Bishop states the constructive or approximate intermediate value theorem on page 40 of Constructive Analysis.
Approx. IVT: Let $f$ be a continuous map on an interval $I$ with $a,b \in I$ and $f(a) < f(b)$. Then for each $y \in [f(a),f(b)]$ and each $\epsilon > 0$, there exists $x \in [min\{a,b\},max\{a,b\}]$ such that $|f(x) - y| \leq \epsilon$.
The first line of the proof says "Since $f$ is continuous we must have $a \neq b$." Recall, in Bishop $a \neq b$ iff either $a < b$ or $b < a$. I'm having some trouble showing this first line rigourously although it seems obvious.
What I can show is that if $f$ is continuous and $f(a) < f(b)$ then $a = b$ leads to contradiction. Thus, $\lnot(a = b)$. But with out decidability of order on the reals I can not take the next step and conclude $a \neq b$. What am I missing?
Let $\omega$ denote a modulus of continuity of $f$ on the interval $I$.
Since $f(a) < f(b)$, we have that $0 < f(b) - f(a)$, so in particular $\frac{|f(b) - f(a)|}{2} = \frac{f(b) - f(a)}{2} > 0$.

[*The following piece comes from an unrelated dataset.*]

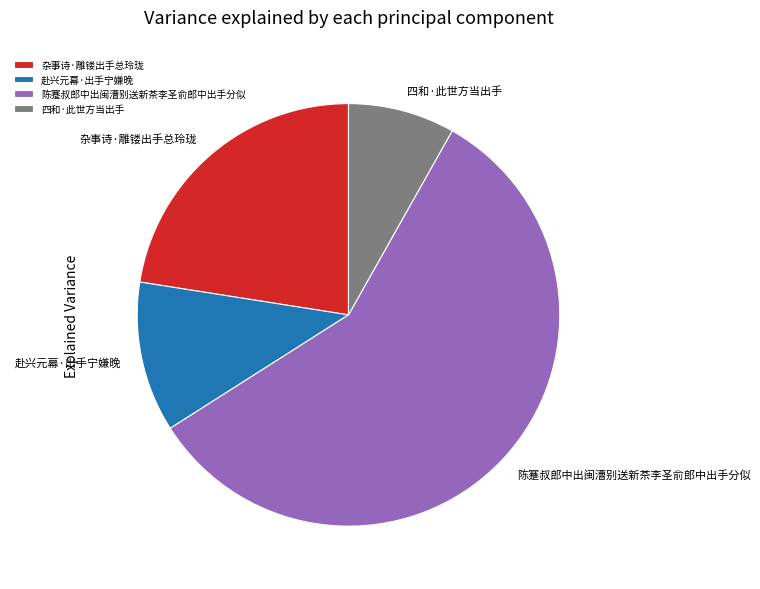

What is the largest slice in the pie chart?

陈蹇叔郎中出闽漕别送新茶李圣俞郎中出手分似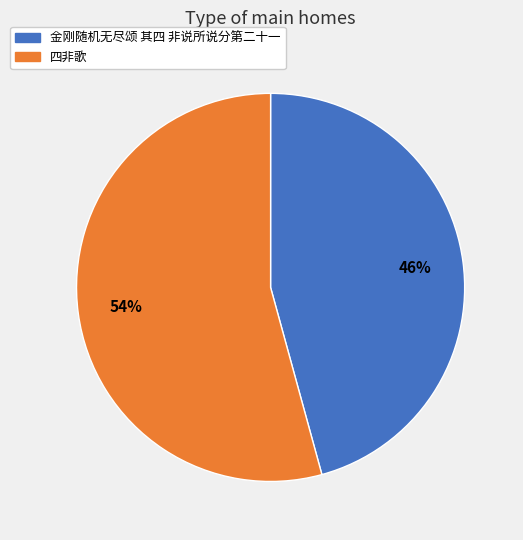

True or false: 金刚随机无尽颂 其四 非说所说分第二十一 accounts for 37% of the total.

False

So set $\varepsilon = \omega\left(\frac{|f(b) - f(a)|}{2}\right)$. Since $f$ is continuous, we get that if $|b - a| < \varepsilon$ held, then we would have $|f(b) - f(a)| \leq \frac{|f(b) - f(a)|}{2}$, a contradiction. By Lemma 2.18, this means that $|b - a| \geq \varepsilon > 0$, and thus $b \neq a$.